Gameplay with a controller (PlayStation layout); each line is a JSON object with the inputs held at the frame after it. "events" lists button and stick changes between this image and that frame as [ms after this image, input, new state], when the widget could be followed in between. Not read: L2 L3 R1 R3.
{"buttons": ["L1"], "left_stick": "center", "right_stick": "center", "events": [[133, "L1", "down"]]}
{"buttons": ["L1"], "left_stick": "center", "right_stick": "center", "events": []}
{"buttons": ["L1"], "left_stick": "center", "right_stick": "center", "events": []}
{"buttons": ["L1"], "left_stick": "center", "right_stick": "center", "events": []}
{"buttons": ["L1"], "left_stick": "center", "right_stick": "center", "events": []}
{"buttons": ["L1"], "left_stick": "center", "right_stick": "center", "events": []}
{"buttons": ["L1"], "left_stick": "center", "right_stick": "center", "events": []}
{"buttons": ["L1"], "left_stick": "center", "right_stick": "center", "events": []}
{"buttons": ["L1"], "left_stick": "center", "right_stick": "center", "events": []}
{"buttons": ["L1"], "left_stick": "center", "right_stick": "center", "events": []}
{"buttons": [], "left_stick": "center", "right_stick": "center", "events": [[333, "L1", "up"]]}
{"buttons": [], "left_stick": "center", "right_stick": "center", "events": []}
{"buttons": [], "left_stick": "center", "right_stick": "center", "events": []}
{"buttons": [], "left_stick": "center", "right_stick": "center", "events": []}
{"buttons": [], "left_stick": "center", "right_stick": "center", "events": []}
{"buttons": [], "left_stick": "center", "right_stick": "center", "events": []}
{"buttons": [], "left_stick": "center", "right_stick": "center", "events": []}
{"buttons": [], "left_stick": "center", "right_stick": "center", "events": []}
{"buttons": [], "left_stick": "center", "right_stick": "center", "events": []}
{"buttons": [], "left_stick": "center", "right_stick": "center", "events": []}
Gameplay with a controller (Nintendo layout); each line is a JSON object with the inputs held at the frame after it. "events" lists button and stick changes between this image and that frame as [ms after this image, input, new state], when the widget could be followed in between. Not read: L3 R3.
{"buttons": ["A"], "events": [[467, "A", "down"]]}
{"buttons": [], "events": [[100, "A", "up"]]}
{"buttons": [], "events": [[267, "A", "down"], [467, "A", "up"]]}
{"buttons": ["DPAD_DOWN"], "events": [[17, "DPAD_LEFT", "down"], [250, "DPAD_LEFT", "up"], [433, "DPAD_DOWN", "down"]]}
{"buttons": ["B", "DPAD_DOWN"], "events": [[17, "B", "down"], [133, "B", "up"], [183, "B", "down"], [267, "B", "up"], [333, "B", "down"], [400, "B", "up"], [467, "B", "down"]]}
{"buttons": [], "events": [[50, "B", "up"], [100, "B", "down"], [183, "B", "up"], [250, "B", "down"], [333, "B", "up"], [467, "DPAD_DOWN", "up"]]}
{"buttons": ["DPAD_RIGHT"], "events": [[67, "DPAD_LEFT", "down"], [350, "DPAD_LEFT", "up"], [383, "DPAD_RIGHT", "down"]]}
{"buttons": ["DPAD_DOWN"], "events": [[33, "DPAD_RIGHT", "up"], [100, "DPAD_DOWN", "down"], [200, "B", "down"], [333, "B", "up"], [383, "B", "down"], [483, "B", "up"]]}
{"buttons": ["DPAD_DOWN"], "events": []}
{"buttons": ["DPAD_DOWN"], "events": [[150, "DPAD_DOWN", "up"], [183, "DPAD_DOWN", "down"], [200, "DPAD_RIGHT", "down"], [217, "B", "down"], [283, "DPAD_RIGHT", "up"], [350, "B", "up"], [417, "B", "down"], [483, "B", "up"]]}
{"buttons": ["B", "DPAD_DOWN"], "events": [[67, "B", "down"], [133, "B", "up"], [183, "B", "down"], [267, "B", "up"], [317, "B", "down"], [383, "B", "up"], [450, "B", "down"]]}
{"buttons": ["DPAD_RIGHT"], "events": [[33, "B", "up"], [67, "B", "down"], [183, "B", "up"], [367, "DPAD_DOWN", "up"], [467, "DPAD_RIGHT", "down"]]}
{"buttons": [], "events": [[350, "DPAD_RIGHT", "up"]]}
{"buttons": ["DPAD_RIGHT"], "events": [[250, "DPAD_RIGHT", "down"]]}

* * * * * * *

### PROMPT:
Give the listing once more, unchanged in every line.

### EXPECTED ANSWER:
Gameplay with a controller (PlayStation layout); each line is a JSON object with the inputs held at the frame after it. "events" lists button and stick changes between this image and that frame as [ms after this image, input, new state], when the widget could be followed in between. Not read: L2 L3 R1 R3.
{"buttons": ["L1"], "left_stick": "center", "right_stick": "center", "events": [[133, "L1", "down"]]}
{"buttons": ["L1"], "left_stick": "center", "right_stick": "center", "events": []}
{"buttons": ["L1"], "left_stick": "center", "right_stick": "center", "events": []}
{"buttons": ["L1"], "left_stick": "center", "right_stick": "center", "events": []}
{"buttons": ["L1"], "left_stick": "center", "right_stick": "center", "events": []}
{"buttons": ["L1"], "left_stick": "center", "right_stick": "center", "events": []}
{"buttons": ["L1"], "left_stick": "center", "right_stick": "center", "events": []}
{"buttons": ["L1"], "left_stick": "center", "right_stick": "center", "events": []}
{"buttons": ["L1"], "left_stick": "center", "right_stick": "center", "events": []}
{"buttons": ["L1"], "left_stick": "center", "right_stick": "center", "events": []}
{"buttons": [], "left_stick": "center", "right_stick": "center", "events": [[333, "L1", "up"]]}
{"buttons": [], "left_stick": "center", "right_stick": "center", "events": []}
{"buttons": [], "left_stick": "center", "right_stick": "center", "events": []}
{"buttons": [], "left_stick": "center", "right_stick": "center", "events": []}
{"buttons": [], "left_stick": "center", "right_stick": "center", "events": []}
{"buttons": [], "left_stick": "center", "right_stick": "center", "events": []}
{"buttons": [], "left_stick": "center", "right_stick": "center", "events": []}
{"buttons": [], "left_stick": "center", "right_stick": "center", "events": []}
{"buttons": [], "left_stick": "center", "right_stick": "center", "events": []}
{"buttons": [], "left_stick": "center", "right_stick": "center", "events": []}
Gameplay with a controller (Nintendo layout); each line is a JSON object with the inputs held at the frame after it. "events" lists button and stick changes between this image and that frame as [ms after this image, input, new state], when the widget could be followed in between. Not read: L3 R3.
{"buttons": ["A"], "events": [[467, "A", "down"]]}
{"buttons": [], "events": [[100, "A", "up"]]}
{"buttons": [], "events": [[267, "A", "down"], [467, "A", "up"]]}
{"buttons": ["DPAD_DOWN"], "events": [[17, "DPAD_LEFT", "down"], [250, "DPAD_LEFT", "up"], [433, "DPAD_DOWN", "down"]]}
{"buttons": ["B", "DPAD_DOWN"], "events": [[17, "B", "down"], [133, "B", "up"], [183, "B", "down"], [267, "B", "up"], [333, "B", "down"], [400, "B", "up"], [467, "B", "down"]]}
{"buttons": [], "events": [[50, "B", "up"], [100, "B", "down"], [183, "B", "up"], [250, "B", "down"], [333, "B", "up"], [467, "DPAD_DOWN", "up"]]}
{"buttons": ["DPAD_RIGHT"], "events": [[67, "DPAD_LEFT", "down"], [350, "DPAD_LEFT", "up"], [383, "DPAD_RIGHT", "down"]]}
{"buttons": ["DPAD_DOWN"], "events": [[33, "DPAD_RIGHT", "up"], [100, "DPAD_DOWN", "down"], [200, "B", "down"], [333, "B", "up"], [383, "B", "down"], [483, "B", "up"]]}
{"buttons": ["DPAD_DOWN"], "events": []}
{"buttons": ["DPAD_DOWN"], "events": [[150, "DPAD_DOWN", "up"], [183, "DPAD_DOWN", "down"], [200, "DPAD_RIGHT", "down"], [217, "B", "down"], [283, "DPAD_RIGHT", "up"], [350, "B", "up"], [417, "B", "down"], [483, "B", "up"]]}
{"buttons": ["B", "DPAD_DOWN"], "events": [[67, "B", "down"], [133, "B", "up"], [183, "B", "down"], [267, "B", "up"], [317, "B", "down"], [383, "B", "up"], [450, "B", "down"]]}
{"buttons": ["DPAD_RIGHT"], "events": [[33, "B", "up"], [67, "B", "down"], [183, "B", "up"], [367, "DPAD_DOWN", "up"], [467, "DPAD_RIGHT", "down"]]}
{"buttons": [], "events": [[350, "DPAD_RIGHT", "up"]]}
{"buttons": ["DPAD_RIGHT"], "events": [[250, "DPAD_RIGHT", "down"]]}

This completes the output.